Bien qu'Adam ne put voir son visage, il avait l'impression qu'en cet instant, cette femme lui souriait sous son voile.
- Juste une fidèle servante du royaume, Votre Majesté. Allez-y maintenant. La porte se referme.
En effet, Adam constata que les bords commençaient à rétrécir. Il expira, et pénétra dans cette porte qui menait vers il ne savait trop où, mais où il était certain de retrouver son ennemi.
***
Une heure s'était écoulée depuis le départ d'Adam. Cette femme voilée avait appris à Deornas, Isgon, Astarias et Leaf qu'Adam était parti suivre Ryates pour empêcher la renaissance d'Uriel. Mais aux yeux de Leaf, il aurait pu tout aussi bien être mort. La jeune femme ignorait où exactement il était, sans doute plus dans ce monde, et surtout elle s'interrogeait sur le degré de confiance qu'on pouvait accorder à cette Veuve Grise, qui avait été leur ennemie.

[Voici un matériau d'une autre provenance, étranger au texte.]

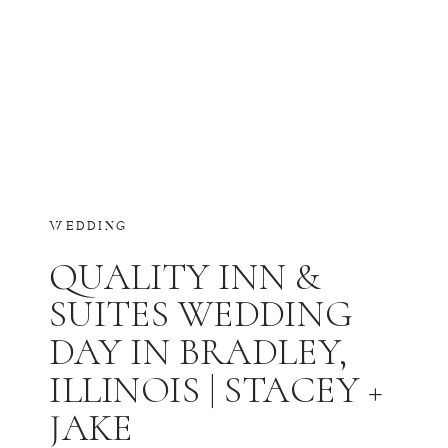
WEDDING
QUALITY INN &
SUITES WEDDING
DAY IN BRADLEY,
ILLINOIS | STACEY +
JAKE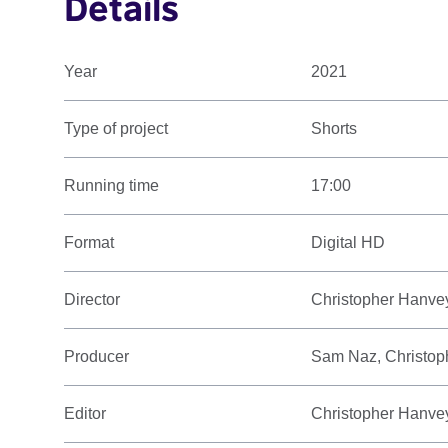
Details
Year
2021
Type of project
Shorts
Running time
17:00
Format
Digital HD
Director
Christopher Hanve
Producer
Sam Naz, Christop
Editor
Christopher Hanve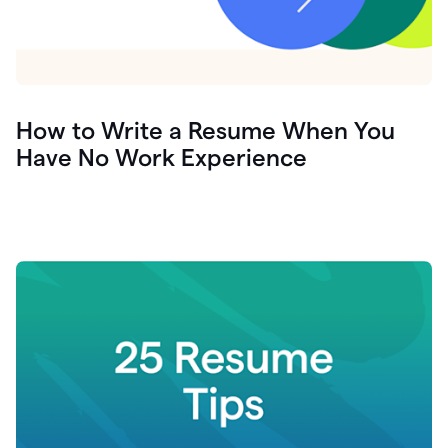
How to Write a Resume When You
Have No Work Experience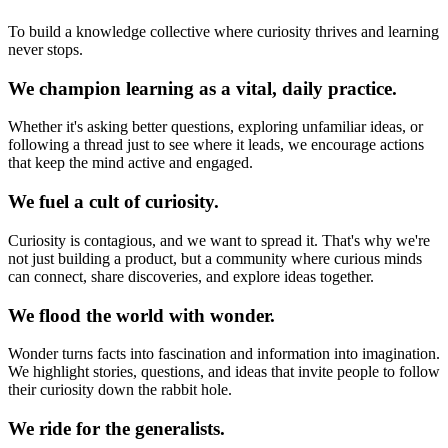
To build a knowledge collective where curiosity thrives and learning
never stops.
We champion learning as a vital, daily practice.
Whether it's asking better questions, exploring unfamiliar ideas, or
following a thread just to see where it leads, we encourage actions
that keep the mind active and engaged.
We fuel a cult of curiosity.
Curiosity is contagious, and we want to spread it. That's why we're
not just building a product, but a community where curious minds
can connect, share discoveries, and explore ideas together.
We flood the world with wonder.
Wonder turns facts into fascination and information into imagination.
We highlight stories, questions, and ideas that invite people to follow
their curiosity down the rabbit hole.
We ride for the generalists.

Mais bon, apparemment, les Hauts Protecteurs, tout comme Nirina en personne, semblaient avoir été les dindons de la farce de Ryates, qui les avait tous trahi. Nirina se trouvait actuellement auprès des meilleurs chirurgiens et médecins de Stormy Sky. Personne ne savait trop si elle allait survivre, et personne s'en souciait trop d'ailleurs, mais Deornas avait affirmé que c'était là le souhait d'Adam, donc ils obéissaient et faisaient tout pour la sauver. Même Leaf se surprit à espérer qu'elle vive. Elle savait que Nirina aurait pu la laisser mourir ou la tuer une fois leur combat terminé, mais la reine l'avait sauvé. Et puis... qu'une telle dresseuse de Pokemon meure serait un immense gâchis.
La ville avait quasiment été conquise. Il y avait encore quelque combats ci et là, quelque poches de résistances, mais les Stormy Sky s'en chargeaient. Ils avaient fait du bon boulot, ça, c'était certain. Mais ils semblaient un peu sur les crans, car ils ignoraient si leur client, à savoir Adam, était vivant ou mort, et donc si leur contrat et leur récompense était encore d'actualité.
Syal, pour mettre terme plus rapidement aux combats, avait annoncé avec les hauts parleurs de son vaisseau la situation à toute la ville. Quand ils apprirent ce qui était arrivé à leur reine, les soldats restant se rendirent sans faire d'histoire. On les désarma, mais personne le prit la peine de les faire prisonniers. Surervos lui en revanche avait été mis dans une cellule du palais en attendant qu'on sache quoi en faire. Il n'avait pas résisté quand on l'avait amené. Il semblait passablement sous le choc, comprenant que Nirina s'était fichue de lui, et que Ryates s'était fichu de Nirina.
On avait également trouvé le prince Alroy, caché dans un des souterrains du palais avec une nourrice. Le gamin était effrayé et réclamait sa mère. Pour tenter de le calmer un peu, Leaf l'avait pris avec elle et le fit jouer avec son Métamorph. Alroy n'avait jamais vu un Pokemon pareil, et rigolait à chaque fois que Métamorph prenait la forme d'autre chose. C'est ici, dans les jardins du palais, relativement épargnés, qu'Anis trouva Leaf. Cette dernière fut surprise de la voir ici.
- Anis ? Que faites-vous ici ? Je pensais que vous étiez restée à Naglima ?
- J'y suis restée un temps, assurément. Et je suis venu ici avec une grande hâte, une grande célérité, un grand empressement, que j'ai presque tué mon cheval. Il faut à tout prix que je trouve Adam. Où est-il ?
Etonnée et un peu effrayée par la voix quasi hystérique d'Anis, Leaf lui raconta la situation. L'historienne soupira alors.
- Donc, je suis arrivée trop tard...
- Que se passe-t-il, Anis ?
- Adam est allé là où il ne devait absolument pas aller.
- Que voulez-vous dire ? S'inquiéta Leaf. Qu'il... ne va pas revenir ?
- Oh, ma chère enfant... J'espère réellement qu'il en soit ainsi !
- Quoi ?!
- Si Adam revient, alors je crains que nous ne soyons tous condamnés. Nous nous sommes trompés, Leaf. Depuis le début, nous servons un démon.